- Records from a data collection
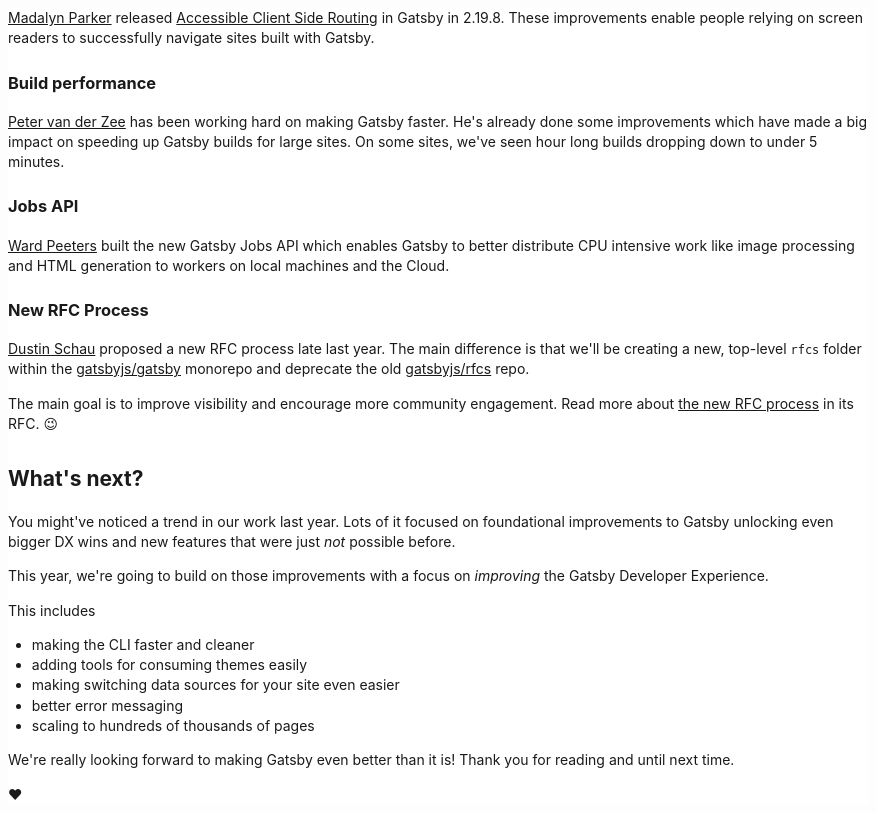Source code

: [Madalyn Parker](https://twitter.com/madalynrose) released [Accessible Client Side Routing](/blog/2020-02-10-accessible-client-side-routing-improvements/) in Gatsby in 2.19.8. These improvements enable people relying on screen readers to successfully navigate sites built with Gatsby.

### Build performance

[Peter van der Zee](https://twitter.com/kuvos) has been working hard on making Gatsby faster. He's already done some improvements which have made a big impact on speeding up Gatsby builds for large sites. On some sites, we've seen hour long builds dropping down to under 5 minutes.

### Jobs API

[Ward Peeters](https://twitter.com/wardpeet) built the new Gatsby Jobs API which enables Gatsby to better distribute CPU intensive work like image processing and HTML generation to workers on local machines and the Cloud.

### New RFC Process

[Dustin Schau](https://twitter.com/SchauDustin) proposed a new RFC process late last year. The main difference is that we'll be creating a new, top-level `rfcs` folder within the [gatsbyjs/gatsby](https://github.com/gatsbyjs/gatsby) monorepo and deprecate the old [gatsbyjs/rfcs](https://github.com/gatsbyjs/rfcs) repo.

The main goal is to improve visibility and encourage more community engagement. Read more about [the new RFC process](https://github.com/gatsbyjs/rfcs/blob/master/text/0011-move-rfcs-to-monorepo.md) in its RFC. 😉

## What's next?

You might've noticed a trend in our work last year. Lots of it focused on foundational improvements to Gatsby unlocking even bigger DX wins and new features that were just _not_ possible before.

This year, we're going to build on those improvements with a focus on _improving_ the Gatsby Developer Experience.

This includes

- making the CLI faster and cleaner
- adding tools for consuming themes easily
- making switching data sources for your site even easier
- better error messaging
- scaling to hundreds of thousands of pages

We're really looking forward to making Gatsby even better than it is! Thank you for reading and until next time.

❤️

- Requirement
Copy the listing above word for word, leaving out the pictures.

- Answer section
Source code

: [Madalyn Parker](https://twitter.com/madalynrose) released [Accessible Client Side Routing](/blog/2020-02-10-accessible-client-side-routing-improvements/) in Gatsby in 2.19.8. These improvements enable people relying on screen readers to successfully navigate sites built with Gatsby.

### Build performance

[Peter van der Zee](https://twitter.com/kuvos) has been working hard on making Gatsby faster. He's already done some improvements which have made a big impact on speeding up Gatsby builds for large sites. On some sites, we've seen hour long builds dropping down to under 5 minutes.

### Jobs API

[Ward Peeters](https://twitter.com/wardpeet) built the new Gatsby Jobs API which enables Gatsby to better distribute CPU intensive work like image processing and HTML generation to workers on local machines and the Cloud.

### New RFC Process

[Dustin Schau](https://twitter.com/SchauDustin) proposed a new RFC process late last year. The main difference is that we'll be creating a new, top-level `rfcs` folder within the [gatsbyjs/gatsby](https://github.com/gatsbyjs/gatsby) monorepo and deprecate the old [gatsbyjs/rfcs](https://github.com/gatsbyjs/rfcs) repo.

The main goal is to improve visibility and encourage more community engagement. Read more about [the new RFC process](https://github.com/gatsbyjs/rfcs/blob/master/text/0011-move-rfcs-to-monorepo.md) in its RFC. 😉

## What's next?

You might've noticed a trend in our work last year. Lots of it focused on foundational improvements to Gatsby unlocking even bigger DX wins and new features that were just _not_ possible before.

This year, we're going to build on those improvements with a focus on _improving_ the Gatsby Developer Experience.

This includes

- making the CLI faster and cleaner
- adding tools for consuming themes easily
- making switching data sources for your site even easier
- better error messaging
- scaling to hundreds of thousands of pages

We're really looking forward to making Gatsby even better than it is! Thank you for reading and until next time.

❤️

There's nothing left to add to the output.